President Monroe Was Averse To Any Coursework

The James Monroe Papers at the Manuscript Division of the Library of Congress consist of approximately 5,200 items dating from 1758 to 1839. Monroe (1758–1831) was the fifth president of the United States, and one of 23 presidents whose papers are at the Library of Congress. Monroe's papers document his presidency and also his prior careers as secretary of state, secretary of war, delegate to the United States Continental Congress, diplomat, and governor of Virginia. Topics covered include the negotiations with France for the Louisiana Purchase (1803), the Monroe-Pinkney treaty with Great Britain (1806), the War of 1812 (1812-1815), the Missouri Compromise (1820), the purchase of Florida from Spain (1819–1821), the Monroe Doctrine (1823), and Virginia politics. Monroe's correspondents include John Adams, John Quincy Adams, François Barbé-Marbois, Nicholas Biddle, John C. Calhoun, Henry Clay, Charles James Fox, Andrew Jackson, Thomas Jefferson, the Marquis de Lafayette, Robert R. Livingston, James Madison, Thomas Paine, William Pinkney, Charles Maurice de Talleyrand-Périgord, George Washington, Carlos Martinez de Yrujo, and others.

The bulk of the collection (Series 1, General Correspondence, 1758-1839) was purchased by the federal government from Monroe's descendants in 1849. In 1903, these papers were transferred from the State Department (which had custody of them as well as other presidential papers) to the Library of Congress. The rest of the collection, Series 2 (1776–1838), Series 3 (1794–1806), and Series 4 (1778–1831) consists of papers that the Library acquired before or after the 1903 transfer and copies of original Monroe papers in private hands and other libraries. Series 1, 2, and 3 have been microfilmed and digitized copies of the microfilm are available on this Web site. Series 4 was not microfilmed, but the original documents in this series have been digitized and included here.

In this digital presentation each of the eleven reels of the microfilm is represented by its own web page or “object record.” Because the series are arranged by provenance (rather than by date, correspondent, or subject), it is sometimes necessary to look for items in more than one series. For more information about the contents of each reel and series and to view a name index, see the Index to the James Monroe Papers (Washington, D.C., 1963) and the finding aid to the collection. For additional guidance and examples of how to locate items listed in the published Index, see the Guide to Using the James Monroe Papers on this Web site. You may access the James Monroe Papers from the finding aid, or from the series list, below.

Description of Series

Series 1: General Correspondence, 1758–1839. Reels 1-9

Monroe’s correspondence, consisting of letters written and received by him. Also includes copies and drafts of Monroe’s letters, memoranda, notes, reports, and more. This series, which is arranged chronologically, constitutes the bulk of the collection.

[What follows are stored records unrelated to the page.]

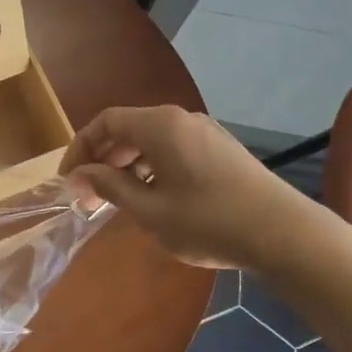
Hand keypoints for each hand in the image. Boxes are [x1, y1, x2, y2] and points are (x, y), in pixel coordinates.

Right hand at [60, 106, 316, 269]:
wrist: (283, 232)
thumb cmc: (208, 221)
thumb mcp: (150, 210)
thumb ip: (110, 187)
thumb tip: (80, 174)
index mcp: (160, 125)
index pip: (105, 122)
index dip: (80, 148)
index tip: (69, 182)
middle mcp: (181, 119)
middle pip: (128, 128)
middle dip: (102, 159)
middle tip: (89, 197)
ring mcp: (205, 132)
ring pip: (151, 140)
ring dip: (127, 166)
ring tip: (118, 201)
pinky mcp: (220, 149)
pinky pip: (173, 149)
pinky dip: (152, 167)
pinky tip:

It was transferred from the State Department to the Library of Congress in 1903.

Series 2: Additional Correspondence, 1776–1838. Reels 9-10

Photostats of approximately 381 items of correspondence and related manuscripts owned by a Monroe descendant, Laurence G. Hoes. They are arranged chronologically and are reproduced here with his permission. Hoes gave the originals to the James Monroe Museum and Memorial Library in Fredericksburg, Virginia.

Series 3: Letterbooks and Account Book, 1794–1806. Reels 10-11

Letterbooks, 1803-1806, containing copies of diplomatic correspondence during the years Monroe served as minister to England, and an account book containing memoranda and accounts during his mission to France, 1794–1796. The center portion of the account book was used for personal accounts, Oct. 1801–Nov. 1802.

Series 4: Addenda, 1778–1831 and undated

Correspondence, photocopies and typescripts of correspondence, a presidential pardon, property and financial records, and miscellaneous documents. Arranged by the year the addition was processed, and alphabetically thereunder by type of material or topic. Not microfilmed with the rest of the collection in 1960, although original documents have now been digitized.